All this paints a worrying picture but I ask the Minister to respond to two specific important points. First, what can the UK Government do, in partnership with the Welsh Assembly Government, to encourage social services to work together with housing agencies to ensure that vulnerable people are not unfairly subject to possession proceedings? Shelter Cymru has seen a number of cases where the bedroom tax has caused serious difficulties for people who should have been protected due to their vulnerability. In one case, a woman in a three-bedroom house was facing possession action for rent arrears but was unable to move. She was in the process of having her two children returned to her from care. If she downsized, she would not have been able to have her children back. However, because the children were not resident, her discretionary housing payment application was turned down. Only after Shelter Cymru’s intervention did social services agree to clear the arrears and consider paying the shortfall until the children could be returned to their mother. What does the Minister feel that she can do to help bring those agencies together in the interests of vulnerable people?

Secondly, I ask the Minister for her response to the handling of the discretionary housing payments, specifically for disabled tenants. We all know that this was a key measure in the Government’s approach to the introduction of the spare room subsidy—or bedroom tax. The provision of funding for discretionary housing payments was, as I understand it, intended to soften the impact, albeit in the short term. However, while discretionary housing payments have indeed offered a temporary lifeline for some households in Wales, some landlords are not routinely letting tenants know about DHPs and there is great concern about the future increase in homelessness that this will lead to down the track when people’s awards run out.
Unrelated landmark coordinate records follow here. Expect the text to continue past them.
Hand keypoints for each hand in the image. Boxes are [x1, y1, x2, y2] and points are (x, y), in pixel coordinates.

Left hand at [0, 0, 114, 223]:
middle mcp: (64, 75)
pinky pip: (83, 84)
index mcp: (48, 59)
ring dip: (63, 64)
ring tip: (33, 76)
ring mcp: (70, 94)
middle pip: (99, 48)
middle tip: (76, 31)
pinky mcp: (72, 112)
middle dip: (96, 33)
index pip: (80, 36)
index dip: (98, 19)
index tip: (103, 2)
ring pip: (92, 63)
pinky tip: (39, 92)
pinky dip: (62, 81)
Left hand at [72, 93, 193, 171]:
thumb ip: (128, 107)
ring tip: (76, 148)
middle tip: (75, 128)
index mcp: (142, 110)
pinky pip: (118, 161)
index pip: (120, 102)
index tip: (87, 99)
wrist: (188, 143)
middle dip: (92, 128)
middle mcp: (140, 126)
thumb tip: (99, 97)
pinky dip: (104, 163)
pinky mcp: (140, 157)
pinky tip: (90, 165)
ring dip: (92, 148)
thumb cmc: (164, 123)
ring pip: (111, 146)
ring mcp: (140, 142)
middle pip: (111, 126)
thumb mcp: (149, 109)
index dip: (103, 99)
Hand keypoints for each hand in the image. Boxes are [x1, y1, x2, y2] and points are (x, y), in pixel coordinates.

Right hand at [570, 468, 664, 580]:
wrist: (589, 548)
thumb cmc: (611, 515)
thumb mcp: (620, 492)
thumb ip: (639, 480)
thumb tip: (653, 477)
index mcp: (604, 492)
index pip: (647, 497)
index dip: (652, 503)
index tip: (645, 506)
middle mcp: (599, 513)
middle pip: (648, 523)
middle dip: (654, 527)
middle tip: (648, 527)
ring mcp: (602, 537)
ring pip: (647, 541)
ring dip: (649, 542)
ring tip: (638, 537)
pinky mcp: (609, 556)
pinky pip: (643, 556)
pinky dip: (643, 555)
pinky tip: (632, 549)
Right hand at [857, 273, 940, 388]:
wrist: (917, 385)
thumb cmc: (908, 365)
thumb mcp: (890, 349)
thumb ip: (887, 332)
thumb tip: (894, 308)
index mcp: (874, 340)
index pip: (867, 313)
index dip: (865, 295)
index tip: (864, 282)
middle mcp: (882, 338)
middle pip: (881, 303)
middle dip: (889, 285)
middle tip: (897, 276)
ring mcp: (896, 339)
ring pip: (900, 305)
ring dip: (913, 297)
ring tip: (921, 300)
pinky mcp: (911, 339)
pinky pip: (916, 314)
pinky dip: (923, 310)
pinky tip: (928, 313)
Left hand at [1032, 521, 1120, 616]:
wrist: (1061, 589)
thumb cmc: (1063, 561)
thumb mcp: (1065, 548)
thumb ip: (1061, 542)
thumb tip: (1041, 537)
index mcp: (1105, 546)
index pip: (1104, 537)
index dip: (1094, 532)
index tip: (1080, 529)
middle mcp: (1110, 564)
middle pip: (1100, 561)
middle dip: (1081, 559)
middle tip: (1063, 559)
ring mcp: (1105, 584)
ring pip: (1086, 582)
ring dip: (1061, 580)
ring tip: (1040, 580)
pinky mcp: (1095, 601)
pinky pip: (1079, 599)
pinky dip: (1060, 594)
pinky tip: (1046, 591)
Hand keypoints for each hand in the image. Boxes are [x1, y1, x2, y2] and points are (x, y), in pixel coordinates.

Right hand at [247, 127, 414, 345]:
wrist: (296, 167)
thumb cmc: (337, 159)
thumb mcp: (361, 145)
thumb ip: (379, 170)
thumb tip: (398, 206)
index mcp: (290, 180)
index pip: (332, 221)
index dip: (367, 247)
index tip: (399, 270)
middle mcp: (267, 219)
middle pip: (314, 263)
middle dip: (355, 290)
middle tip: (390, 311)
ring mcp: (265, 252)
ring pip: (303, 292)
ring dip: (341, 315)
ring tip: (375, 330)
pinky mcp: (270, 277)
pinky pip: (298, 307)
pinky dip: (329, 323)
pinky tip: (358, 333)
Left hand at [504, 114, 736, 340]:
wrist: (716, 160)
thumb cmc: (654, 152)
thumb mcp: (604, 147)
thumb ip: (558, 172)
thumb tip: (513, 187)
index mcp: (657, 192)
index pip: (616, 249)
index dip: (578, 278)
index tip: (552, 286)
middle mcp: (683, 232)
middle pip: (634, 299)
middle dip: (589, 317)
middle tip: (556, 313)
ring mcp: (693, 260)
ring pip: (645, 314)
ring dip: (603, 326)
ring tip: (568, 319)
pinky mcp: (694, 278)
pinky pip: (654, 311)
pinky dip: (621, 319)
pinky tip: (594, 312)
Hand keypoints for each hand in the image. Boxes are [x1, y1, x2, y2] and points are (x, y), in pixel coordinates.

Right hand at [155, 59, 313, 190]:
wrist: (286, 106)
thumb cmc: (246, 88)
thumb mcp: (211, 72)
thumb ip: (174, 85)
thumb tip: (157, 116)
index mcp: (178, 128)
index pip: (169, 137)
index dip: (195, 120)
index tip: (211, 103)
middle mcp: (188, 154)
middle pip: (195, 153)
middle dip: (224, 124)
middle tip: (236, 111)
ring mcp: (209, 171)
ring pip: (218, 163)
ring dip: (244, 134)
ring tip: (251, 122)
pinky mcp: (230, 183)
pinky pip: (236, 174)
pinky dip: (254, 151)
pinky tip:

In particular, there is serious concern that many housing benefit departments are counting disability-related benefits as income for the purposes of DHP, making it considerably less likely that disabled people can successfully apply. We know that it is within local authorities’ discretion to disregard income from disability-related benefits when making their assessments for DHP, since these benefits are intended to be used for the extra costs of disability. Surely it must be good practice for these disability-related benefits to be completely disregarded in calculating eligibility for these important transitional payments. If not, it means that disabled people need to work extra hard to justify their case in applying for DHP. As we know, there is nothing in the letter of the law to prevent local authorities from doing this, but I would argue that this really is extremely poor practice. It means that while disabled tenants are more likely to be affected by the bedroom tax, they are less likely to be able to access this assistance. They have fewer options to self-mitigate the impact of these reforms as they will often have to wait longer in order to achieve a downsize option.

Shelter Cymru and a coalition of disability charities in Wales are compiling a detailed report on this matter. Is the Minister prepared to meet them to look at what can be done to mitigate such a difficult situation for disabled people in Wales?